CNN’s colossal miscalculation known as CNN+ officially ends today, as first reported by Digital Trends. That’s two days earlier than its previously announced pull-the-plug date and less than a month after its launch.
Perhaps this marks the unofficial end of COVID-19, when streaming services no longer can count on a homebound population with little else to do besides binge-watching–even if only to see Anderson Cooper or Sanjay Gupta without a tie. Days earlier, Netflix announced it had lost 200,000 subscribers in the first quarter, with prospects of losing 2 million more by June.
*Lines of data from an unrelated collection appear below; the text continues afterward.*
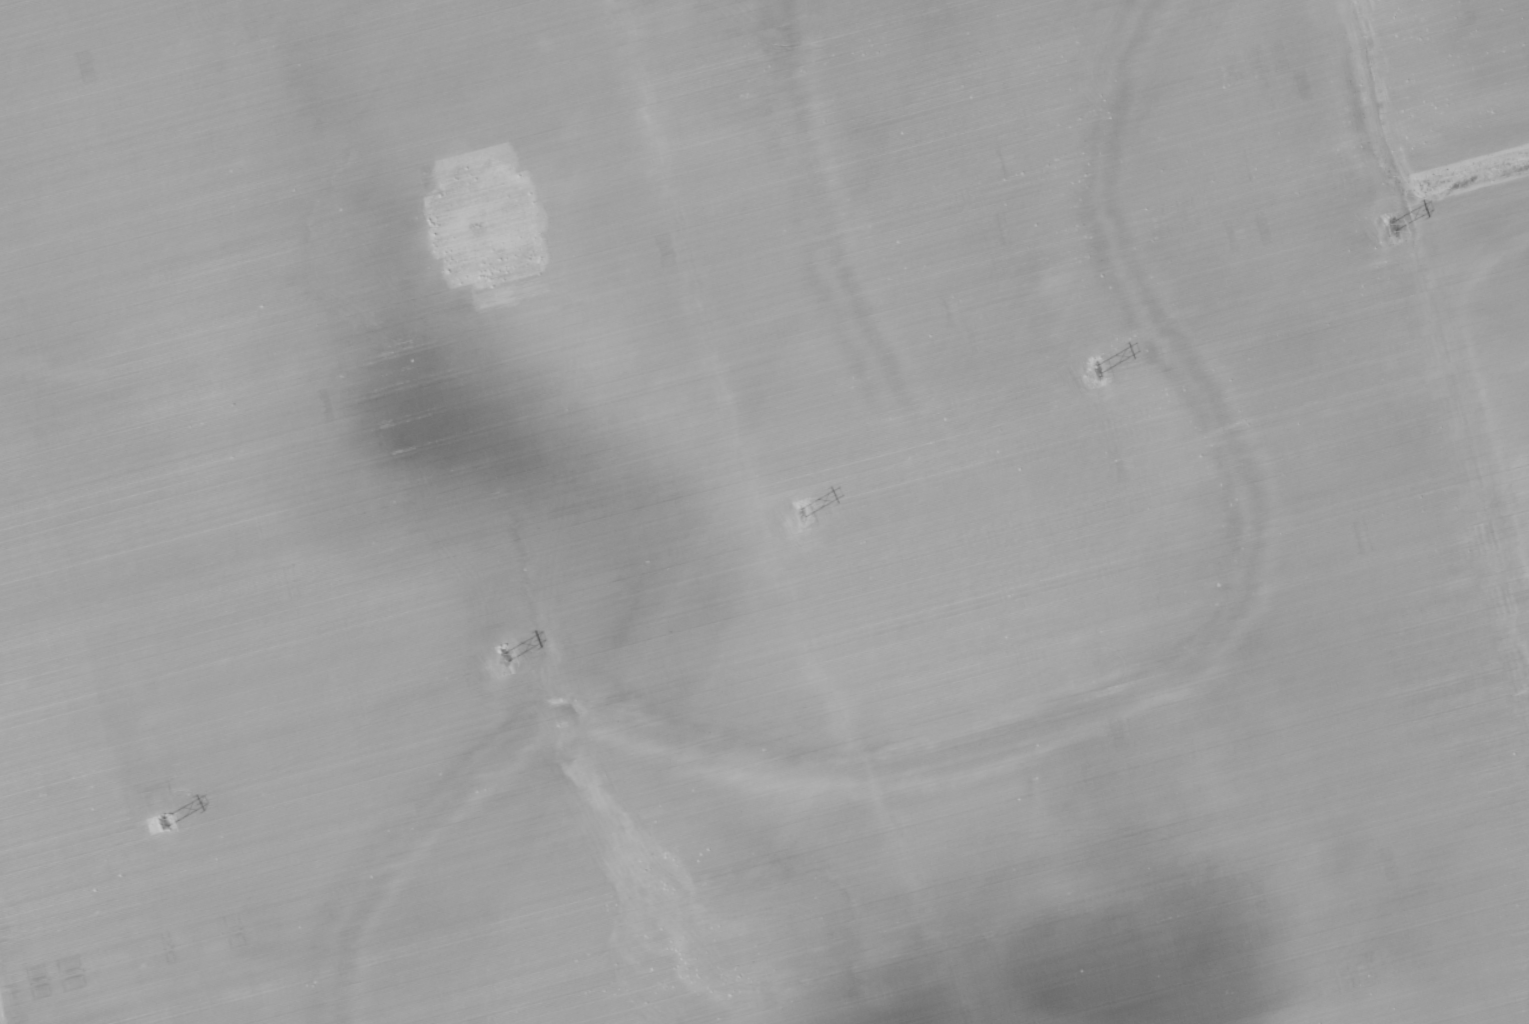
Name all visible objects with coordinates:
power tower: (1394, 225)
road: (1431, 347)
power tower: (1098, 370)
power tower: (803, 512)
power tower: (506, 654)
power tower: (168, 820)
Does anyone even remember Quibi now?
At least CNN+ subscribers, estimated at about 150,000, will receive prorated refunds. The cable network’s Deal of a Lifetime plan, which enticed subscribers with a 50 percent discount at $2.99 a month instead of the standard $5.99, now looks particularly ill-conceived.
CNN+ was also a victim of its own bad timing, not just with the emergence from COVID but in planning this massive project conceived by CNN president Jeff Zucker before Discovery’s merger with WarnerMedia. Zucker, of course, resigned in February after acknowledging an improper workplace relationship with a senior executive.
Chris Licht, executive producer of The Late Show with Stephen Colbert, was supposed to replace Zucker May 2, but found himself on April 21 telling about 400 CNN+ staff members that their gig was about to end even before his officially began. (About 350 will be laid off.)
Discovery, from the beginning, apparently found WarnerMedia’s grandiose expectations of 2 million subscribers within a year as, charitably, unrealistic. What, then, did it think of WarnerMedia’s plan to spend $1 billion on CNN+ in the first four years, as reported by Axios?
That was CNN+, ultimately a $300 million loser. Now this is CNN, again, and it’s up to Licht to determine where it’s going.